Text block:
Massive White Oak along Scotts Run.

With the forest recovered, it is now hard to imagine how busy this place was for nearly a century. Ore and lumber wagons crossed the mountain from Hopewell to Joanna. They carried limestone, iron ore, and most importantly, charcoal -  a constant stream of raw materials to prepare the furnaces to blast. Joanna Furnace was especially busy when it entered full blast operation that happened at least once a year. Several times Joanna Furnace was in blast operation for two to three years at a time - the sound of blast was heard all through the valley.

Even when a single track trail, the Horseshoe Trail follows an old wagon road.

Material provided:
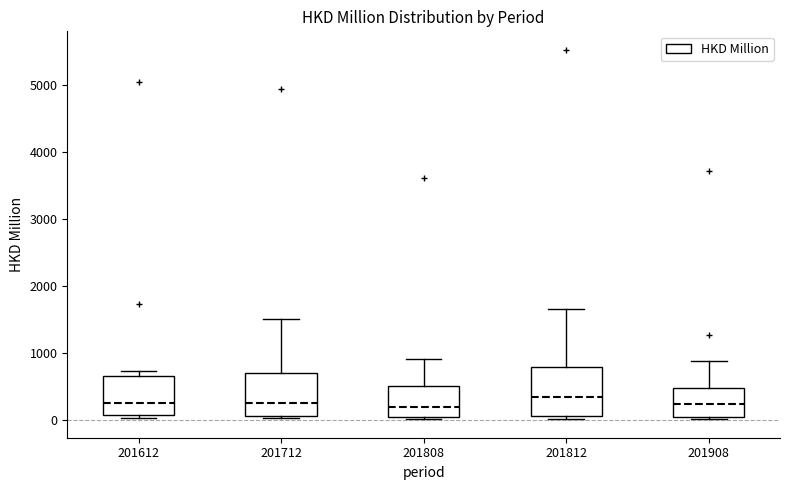

Where does the median line of the box at x = 201612 sit on the y-axis? The values are not printed on the chart, so give them approximately, as read against the axis.

300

Task 1: Decide whether each statement agrees with the passage about Joanna Furnace. For each, answer yes or no and quote the words of the passage that decide it. (a) Ore and lumber wagons crossed the mountain from Hopewell to Joanna. (b) Joanna Furnace went into full blast operation less than once a year. (c) Limestone was the most important material the wagons carried.
Task 2: According to the passage about Joanna Furnace, how long did the furnace stay in blast operation at a time on several occasions?
Task 3: Carry the passage about Joanna Furnace forward from its last sentence.

Written answer 1:
(a) Yes: "Ore and lumber wagons crossed the mountain from Hopewell to Joanna."
(b) No: "entered full blast operation that happened at least once a year"
(c) No: "and most importantly, charcoal"

Written answer 2: Two to three years at a time.

Written answer 3:
The observant hiker will see charcoal black in several sections of the trail as the path cuts through old charcoal pits. Colliers cut, stacked, charred the cordwood  and lived on site in rough cabins near these cleared circular "pits" - really, just flat spots in the hillside about 25' in diameter. The smoldering charcoal mounds could not be allowed to get too hot nor go out. A blanker of oak leafs was raked on and off by the collier to allow air to flow down a stacked log chimney. It was dangerous, dirty work. When the heaps of cordwood had charred properly, the collier raked the charcoal out in the circular clearings to cool. The wagons arrived with fresh cordwood to unload and filled up on the fresh charcoal to be delivered to either Hopewell or Joanna.

Ramariopis laeticolor - common through the hike.

Now the forest is maturing again. White oak, tulip poplar, hickory, maple, and beech blanket the hillsides. It's hard to imagine this area as an industrial complex. The entire forest is declared an Important Bird Area (IBA) by Audubon. Most of the park's nearly 8000 acres is under forest canopy, making it the largest area of conserved forest between New York and Washington D.C.

Purple Cort, Cortinarius violaceus.
Black Earth Tongue - Trichoglossum sp.
Hen-of-the-Woods, Grifola frondosa

Squealing Fungus - named for the kids who found this.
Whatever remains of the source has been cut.